--- DATA RECORDS ---
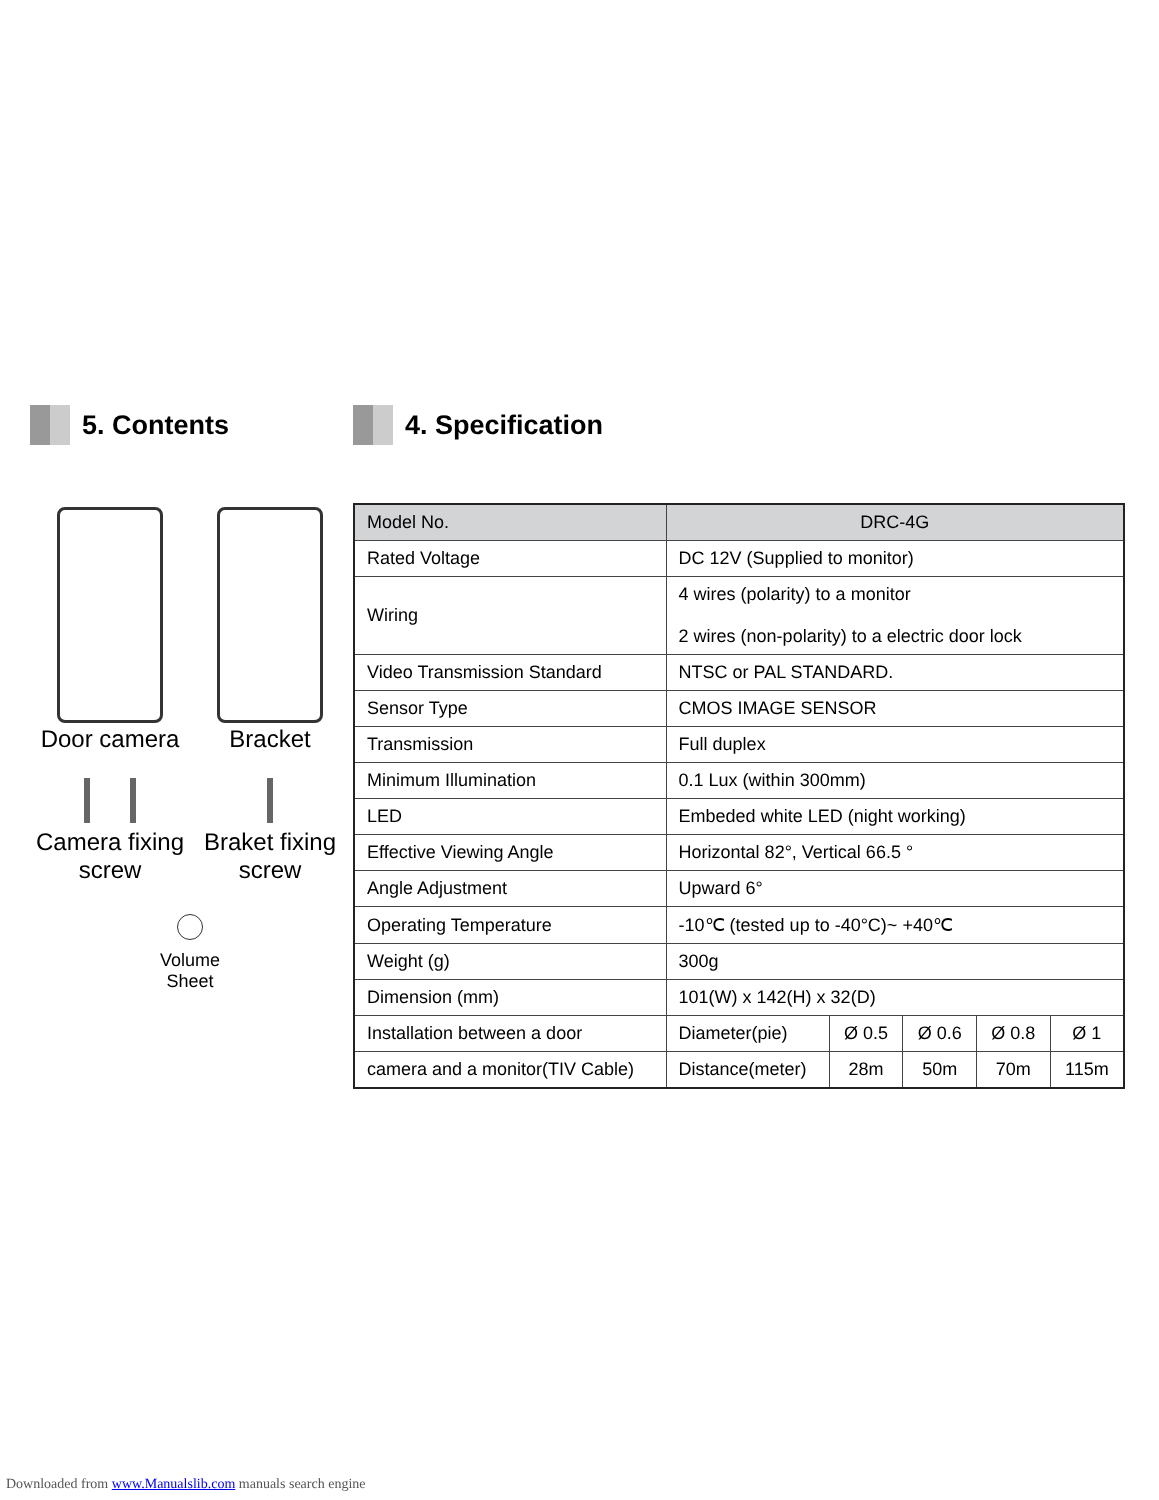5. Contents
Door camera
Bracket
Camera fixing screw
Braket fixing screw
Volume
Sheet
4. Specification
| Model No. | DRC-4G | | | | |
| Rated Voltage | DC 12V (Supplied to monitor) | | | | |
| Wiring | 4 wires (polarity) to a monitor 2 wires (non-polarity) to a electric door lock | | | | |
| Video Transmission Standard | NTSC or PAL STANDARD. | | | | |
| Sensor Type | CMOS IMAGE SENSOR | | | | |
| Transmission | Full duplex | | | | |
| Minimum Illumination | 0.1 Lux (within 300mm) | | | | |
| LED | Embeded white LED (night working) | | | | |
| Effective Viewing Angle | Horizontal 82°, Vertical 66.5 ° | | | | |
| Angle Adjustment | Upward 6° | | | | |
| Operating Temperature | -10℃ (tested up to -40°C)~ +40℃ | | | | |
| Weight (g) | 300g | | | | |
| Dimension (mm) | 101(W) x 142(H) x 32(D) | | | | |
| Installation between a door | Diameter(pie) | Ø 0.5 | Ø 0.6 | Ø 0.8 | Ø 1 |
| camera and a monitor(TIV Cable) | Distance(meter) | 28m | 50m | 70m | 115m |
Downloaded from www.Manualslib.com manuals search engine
---
» **WHAT IS BEING ASKED**:
Exactly the lines from the top of the listing through the line with "300mm) | | | | |", and no pictures, should be printed.

» **WRITTEN ANSWER**:
5. Contents
Door camera
Bracket
Camera fixing screw
Braket fixing screw
Volume
Sheet
4. Specification
| Model No. | DRC-4G | | | | |
| Rated Voltage | DC 12V (Supplied to monitor) | | | | |
| Wiring | 4 wires (polarity) to a monitor 2 wires (non-polarity) to a electric door lock | | | | |
| Video Transmission Standard | NTSC or PAL STANDARD. | | | | |
| Sensor Type | CMOS IMAGE SENSOR | | | | |
| Transmission | Full duplex | | | | |
| Minimum Illumination | 0.1 Lux (within 300mm) | | | | |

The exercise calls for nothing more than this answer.